_Work to complete:_ Set out all of the lines below as a numbered list, leaving out any blank ones.

_Provided information:_
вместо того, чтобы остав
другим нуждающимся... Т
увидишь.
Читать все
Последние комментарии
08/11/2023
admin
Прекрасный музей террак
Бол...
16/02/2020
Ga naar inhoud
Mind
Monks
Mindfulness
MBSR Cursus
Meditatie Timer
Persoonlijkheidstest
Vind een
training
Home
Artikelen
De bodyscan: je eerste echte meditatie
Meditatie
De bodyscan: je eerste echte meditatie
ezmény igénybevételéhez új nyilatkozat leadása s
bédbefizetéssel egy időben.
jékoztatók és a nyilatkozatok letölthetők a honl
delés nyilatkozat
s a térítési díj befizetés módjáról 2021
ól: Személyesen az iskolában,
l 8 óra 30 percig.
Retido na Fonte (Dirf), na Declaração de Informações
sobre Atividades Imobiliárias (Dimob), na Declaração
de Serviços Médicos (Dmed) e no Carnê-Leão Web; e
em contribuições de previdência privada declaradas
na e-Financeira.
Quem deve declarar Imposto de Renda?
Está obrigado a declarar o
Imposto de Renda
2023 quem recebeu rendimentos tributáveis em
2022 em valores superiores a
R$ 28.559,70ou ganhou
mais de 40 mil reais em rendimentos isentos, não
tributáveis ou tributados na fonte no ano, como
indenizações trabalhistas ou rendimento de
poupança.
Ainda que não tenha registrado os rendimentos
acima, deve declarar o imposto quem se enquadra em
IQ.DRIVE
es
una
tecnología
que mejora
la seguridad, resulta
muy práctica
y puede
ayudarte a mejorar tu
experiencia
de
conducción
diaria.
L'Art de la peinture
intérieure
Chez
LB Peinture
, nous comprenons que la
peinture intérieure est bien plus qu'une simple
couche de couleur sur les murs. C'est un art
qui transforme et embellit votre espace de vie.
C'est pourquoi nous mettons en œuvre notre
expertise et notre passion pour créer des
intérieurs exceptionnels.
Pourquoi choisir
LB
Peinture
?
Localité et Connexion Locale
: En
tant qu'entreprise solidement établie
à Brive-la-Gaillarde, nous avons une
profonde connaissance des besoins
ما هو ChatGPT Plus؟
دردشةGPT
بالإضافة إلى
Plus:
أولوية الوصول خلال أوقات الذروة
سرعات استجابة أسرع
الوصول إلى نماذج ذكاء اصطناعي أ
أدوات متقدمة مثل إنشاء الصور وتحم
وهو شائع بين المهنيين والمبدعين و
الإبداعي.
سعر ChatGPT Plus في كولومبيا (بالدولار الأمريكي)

_Answer for the task:_
1. вместо того, чтобы остав
2. другим нуждающимся... Т
3. увидишь.
4. Читать все
5. Последние комментарии
6. 08/11/2023
7. admin
8. Прекрасный музей террак
9. Бол...
10. 16/02/2020
11. Ga naar inhoud
12. Mind
13. Monks
14. Mindfulness
15. MBSR Cursus
16. Meditatie Timer
17. Persoonlijkheidstest
18. Vind een
19. training
20. Home
21. Artikelen
22. De bodyscan: je eerste echte meditatie
23. Meditatie
24. De bodyscan: je eerste echte meditatie
25. ezmény igénybevételéhez új nyilatkozat leadása s
26. bédbefizetéssel egy időben.
27. jékoztatók és a nyilatkozatok letölthetők a honl
28. delés nyilatkozat
29. s a térítési díj befizetés módjáról 2021
30. ól: Személyesen az iskolában,
31. l 8 óra 30 percig.
32. Retido na Fonte (Dirf), na Declaração de Informações
33. sobre Atividades Imobiliárias (Dimob), na Declaração
34. de Serviços Médicos (Dmed) e no Carnê-Leão Web; e
35. em contribuições de previdência privada declaradas
36. na e-Financeira.
37. Quem deve declarar Imposto de Renda?
38. Está obrigado a declarar o
39. Imposto de Renda
40. 2023 quem recebeu rendimentos tributáveis em
41. 2022 em valores superiores a
42. R$ 28.559,70ou ganhou
43. mais de 40 mil reais em rendimentos isentos, não
44. tributáveis ou tributados na fonte no ano, como
45. indenizações trabalhistas ou rendimento de
46. poupança.
47. Ainda que não tenha registrado os rendimentos
48. acima, deve declarar o imposto quem se enquadra em
49. IQ.DRIVE
50. es
51. una
52. tecnología
53. que mejora
54. la seguridad, resulta
55. muy práctica
56. y puede
57. ayudarte a mejorar tu
58. experiencia
59. de
60. conducción
61. diaria.
62. L'Art de la peinture
63. intérieure
64. Chez
65. LB Peinture
66. , nous comprenons que la
67. peinture intérieure est bien plus qu'une simple
68. couche de couleur sur les murs. C'est un art
69. qui transforme et embellit votre espace de vie.
70. C'est pourquoi nous mettons en œuvre notre
71. expertise et notre passion pour créer des
72. intérieurs exceptionnels.
73. Pourquoi choisir
74. LB
75. Peinture
76. ?
77. Localité et Connexion Locale
78. : En
79. tant qu'entreprise solidement établie
80. à Brive-la-Gaillarde, nous avons une
81. profonde connaissance des besoins
82. ما هو ChatGPT Plus؟
83. دردشةGPT
84. بالإضافة إلى
85. Plus:
86. أولوية الوصول خلال أوقات الذروة
87. سرعات استجابة أسرع
88. الوصول إلى نماذج ذكاء اصطناعي أ
89. أدوات متقدمة مثل إنشاء الصور وتحم
90. وهو شائع بين المهنيين والمبدعين و
91. الإبداعي.
92. سعر ChatGPT Plus في كولومبيا (بالدولار الأمريكي)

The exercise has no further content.